The last part of the book deals with some applications of the prior theoretical framework. Chapter 13 describes the features and potentiality of the SQP software, which can be understood as an expert system allowing the survey designer to evaluate the quality of the proposed survey items of a questionnaire on the basis of previously reported meta‐analysis knowledge. SQP is able to read and code questionnaire survey items, to predict the quality of proposed survey items on a number of criteria, to provide information on the effects of different choices, and to provide suggestions for improving those items. Its user‐friendly interface helps users to apply information in designing the questionnaire at a point where there is still time to improve it. Chapter 14 discuss the modelling approach in the latent variable framework by which the techniques learned that are used to assess quality of measures for concept‐by‐intuition can also be used in concept‐by‐postulation, the latter possibly being seen as an aggregate of several measures of concept‐by‐intuition. In Chapter 15, the authors describe an approach involving the estimation of simple substantive models that include the composite score of the variables, which can overcome difficulties related to coping with measurement error in survey research, directly linked to oversimplified models constructed in the structural equation framework, or to simple models where the variables are the composite scores of concept‐by‐postulation. In particular, information about the quality of single questions can be used to estimate the effect that variables corrected for measurement error have on each other. Lastly, Chapter 16 is devoted to the problem of measurement errors in cross‐cultural research over countries, and in particular to the fact that those errors can affect comparisons, leading researchers to attribute erroneous differences in countries to effective differences in the quality of measurement instruments.
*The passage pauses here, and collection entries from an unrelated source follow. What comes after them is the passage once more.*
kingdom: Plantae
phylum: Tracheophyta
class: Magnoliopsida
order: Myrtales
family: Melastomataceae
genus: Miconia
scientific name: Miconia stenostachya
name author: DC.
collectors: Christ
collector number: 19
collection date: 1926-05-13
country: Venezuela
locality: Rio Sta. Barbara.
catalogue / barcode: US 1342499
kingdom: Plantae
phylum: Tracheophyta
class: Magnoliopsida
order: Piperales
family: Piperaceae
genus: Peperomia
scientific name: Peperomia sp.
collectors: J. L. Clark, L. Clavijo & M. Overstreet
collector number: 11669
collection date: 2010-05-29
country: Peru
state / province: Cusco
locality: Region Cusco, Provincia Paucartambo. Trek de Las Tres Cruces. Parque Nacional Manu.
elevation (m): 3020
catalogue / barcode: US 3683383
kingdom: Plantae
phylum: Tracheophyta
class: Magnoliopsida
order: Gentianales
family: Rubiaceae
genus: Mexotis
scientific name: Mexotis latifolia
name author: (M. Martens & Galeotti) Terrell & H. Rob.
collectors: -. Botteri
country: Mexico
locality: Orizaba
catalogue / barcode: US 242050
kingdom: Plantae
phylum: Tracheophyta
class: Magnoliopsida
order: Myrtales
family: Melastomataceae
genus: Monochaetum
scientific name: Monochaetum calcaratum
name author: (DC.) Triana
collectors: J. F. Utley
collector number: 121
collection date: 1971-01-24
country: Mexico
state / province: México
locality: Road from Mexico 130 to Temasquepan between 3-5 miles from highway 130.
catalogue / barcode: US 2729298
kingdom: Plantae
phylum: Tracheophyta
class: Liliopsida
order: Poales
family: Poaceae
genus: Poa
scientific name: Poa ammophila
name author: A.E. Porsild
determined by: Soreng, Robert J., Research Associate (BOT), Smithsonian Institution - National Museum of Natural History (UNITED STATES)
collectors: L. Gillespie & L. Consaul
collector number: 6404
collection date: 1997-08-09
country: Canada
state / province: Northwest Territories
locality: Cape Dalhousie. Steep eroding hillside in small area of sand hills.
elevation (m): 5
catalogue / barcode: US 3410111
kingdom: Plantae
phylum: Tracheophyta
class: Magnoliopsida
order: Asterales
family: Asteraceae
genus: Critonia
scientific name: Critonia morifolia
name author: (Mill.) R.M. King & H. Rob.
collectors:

Design, Evaluation, and Analysis of Questionnaires for Survey Research is written for a broad of range of readers and, although it assumes a basic background in statistics and in latent variable models, it could represent a sound text for both undergraduate or graduate‐level survey research courses in social sciences. A number of thought‐provoking exercises help readers to grasp the methodology and to deepen their understanding of the techniques presented. The book can also be considered as a reference text for practitioners in business and social research fields. In particular, a lot of papers published in Journal of Workplace Learning use questionnaires to detect and to analyse how organisational environment influences learning and how the learning process works. Very often papers lack a detailed description of the questionnaire, even though this would be very important in order to give readers some more indications about the quality of the questionnaire. This book suggests effective methods to detect questionnaire quality that could be adopted by researchers in workplace learning.